### Page text
────────────────────────────────────────
When we remove the newer “hot” servers from the cluster in terms of incoming logs, these problems all go away.
We have not been able to identify any consistent pattern in when these bad periods happen. Sometimes the jitter lasts for 5 minutes and sometimes for hours on end. When we check hot threads output on the “hot” servers during this time, it’s always Lucene merges, but it’s also always Lucene merges when things are good. There is no significant shard imbalance happening on the newer machines. We have diffed every config on these servers and have found zero differences. We are using CMS for garbage collection, and there is no correlating change in GC time when things are bad.
On a long shot, we lowered the number of cores each Elasticsearch node knows about (which would be half the cores) on the newer machines to match the older “hot” servers (from 32 to 28 cores per JVM). We’re still seeing these periods of high jitter and indexing problems. When we move incoming logs away from the new servers, the problems go away entirely.
Any ideas? It seems so counterintuitive that introducing any additional hardware to the cluster, much less better hardware, would cause problems, but that’s where we’re at. We consider ourselves fairly well versed in managing an ELK stack and no stranger to managing hardware. We have a whole slew of ideas about config tweaks that might improve overall performance, but none of those would help explain why adding new, potentially overpowered machines would make things worse as things currently stand.
Thanks in advance!
────────────────────────────────────────
### Record excerpts
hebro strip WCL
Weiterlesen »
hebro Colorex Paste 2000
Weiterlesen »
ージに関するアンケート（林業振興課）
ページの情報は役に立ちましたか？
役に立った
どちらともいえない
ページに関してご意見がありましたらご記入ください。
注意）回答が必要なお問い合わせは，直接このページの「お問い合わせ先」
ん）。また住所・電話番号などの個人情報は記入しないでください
────────────────────────────────────────
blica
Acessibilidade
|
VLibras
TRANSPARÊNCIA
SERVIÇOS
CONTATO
────────────────────────────────────────
### Required work
(A) From the Elasticsearch post, extract the stretch from "On a long shot, we" through "go away entirely.".
(B) In the Elasticsearch post, how many cores per JVM did the newer machines end up with after the change?

### Answers for the exercise
(A)
On a long shot, we lowered the number of cores each Elasticsearch node knows about (which would be half the cores) on the newer machines to match the older “hot” servers (from 32 to 28 cores per JVM). We’re still seeing these periods of high jitter and indexing problems. When we move incoming logs away from the new servers, the problems go away entirely.

(B) 28 cores per JVM, down from 32.